Registered: 11/11/06
Posts: 441
Loc: Peterborough, England
Thanks for the replies, they are most appreciated. Just out of interest, how easy is it to set up a software piano to a stage piano? Like pianotech? I need a pc with quad core at least? That can run it and will there be lag between when I press a piano key and the sound I hear from speakers

#2448560 - 08/07/15 03:55 PM Re: Roland RD800 [Re: mwf]
wdco Offline
Full Member

Registered: 07/22/15
Posts: 34
I use two Toshiba S55t which you can buy at Costco for around $800 depending on SD versus HD. They are i7's, quad core running at 2.5 - 2.6 ghz. 16 gigs of RAM which I needed for the pipe organ.
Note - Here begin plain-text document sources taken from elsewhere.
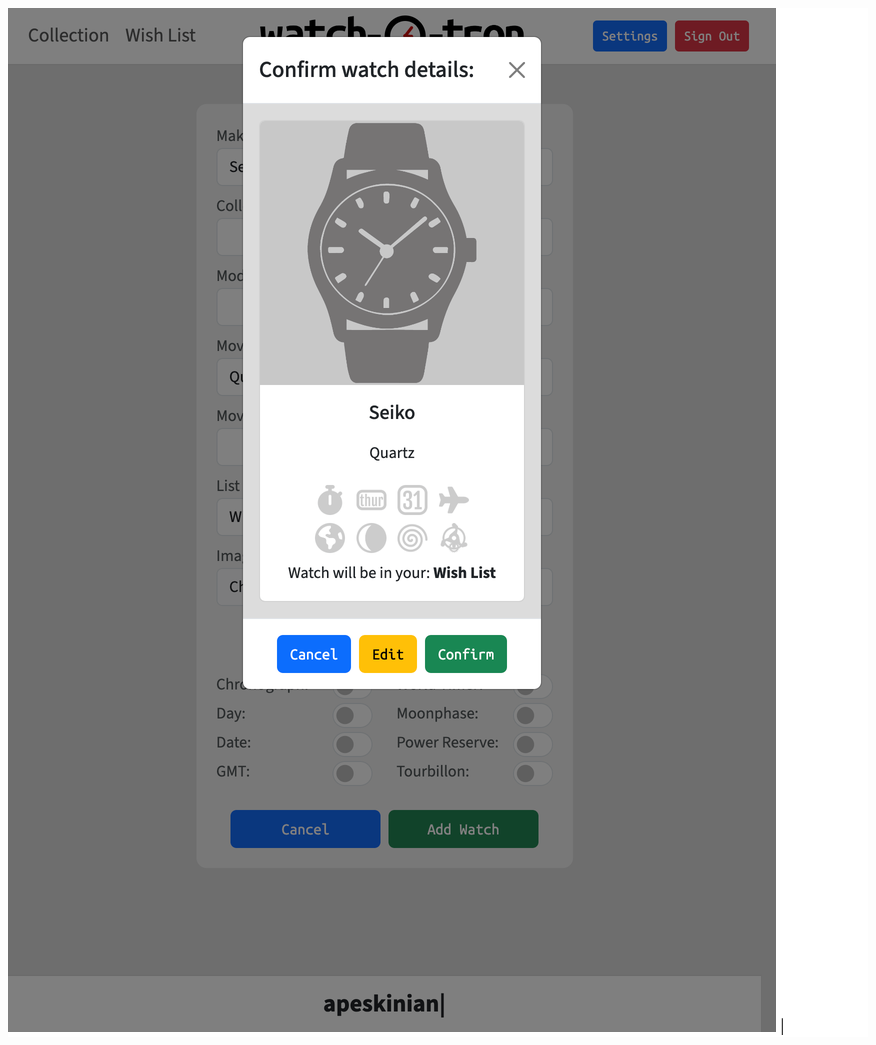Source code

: ![screenshot](documentation/features/addwatch/wot_feature_add_watch_tablet_placeholder.png "watch-o-tron add watch placeholder tablet") |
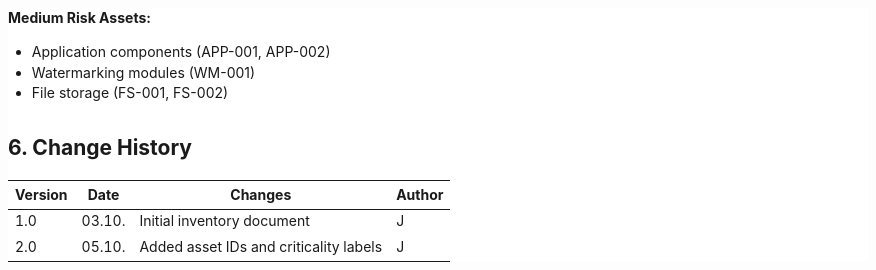 **Medium Risk Assets:**
- Application components (APP-001, APP-002)
- Watermarking modules (WM-001)
- File storage (FS-001, FS-002)


## 6. Change History

| Version |  Date  |               Changes                  |   Author    |
|---------|--------|----------------------------------------|-------------|
|   1.0   | 03.10. | Initial inventory document             |      J      |
|   2.0   | 05.10. | Added asset IDs and criticality labels |      J      |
Running windows 8.1. I'm not a great fan of touch screens but having the pipe organ virtual console where I can change things by touching... is priceless for on the fly registration changes.

PT will run very well on these units, the only exception being that at 192k, and a pedal down glissando across the keyboard and you'll swamp the processor, so I had to back mine off. I dedicate one laptop to the piano since modeling is very computationally intensive and can load a processor up pretty quick at high sampling rates. But I found (by accident) that even running at 48k with upsampling to 96k works perfectly fine and you can't swamp it no matter what you do.

As for latency, you should experience no latency issues as long as you're not running at 192k. What you control it with will be important as well as what DACs you're going to use.

#2449181 - 08/10/15 03:37 AM Re: Roland RD800 [Re: mwf]
Leonid Offline
Junior Member

Registered: 07/03/14
Posts: 17

Which sound card you use?

#2467088 - 10/06/15 04:09 PM Re: Roland RD800 [Re: mwf]
Bachus Online   content
Full Member

Registered: 04/29/15
Posts: 175
The RD800 has only 128 polyphony,

Did anyone encounter problems with loosing voices because of the 128 polyphony?
Life is like a box of chocolates, you never know what you gonna get. Make sure to enjoy every one of them, because that flavour might never return.

#2467839 - 4 minutes 13 seconds ago Re: Roland RD800 [Re: ElmerJFudd]
Cleverson Online   content
Junior Member

Registered: 04/29/15
Posts: 16
[quote=ElmerJFudd]I have to agree that the Roland super natural pianos tend to be setup with exaggerated difference in timbre from ppp to fff. There is a hard attack and "ping" that occurs at high velocity that is part of the Roland sound. (...)

I noticed this while watching some videos. Is it possible to eliminate or minimize such characteristic by editting the sound?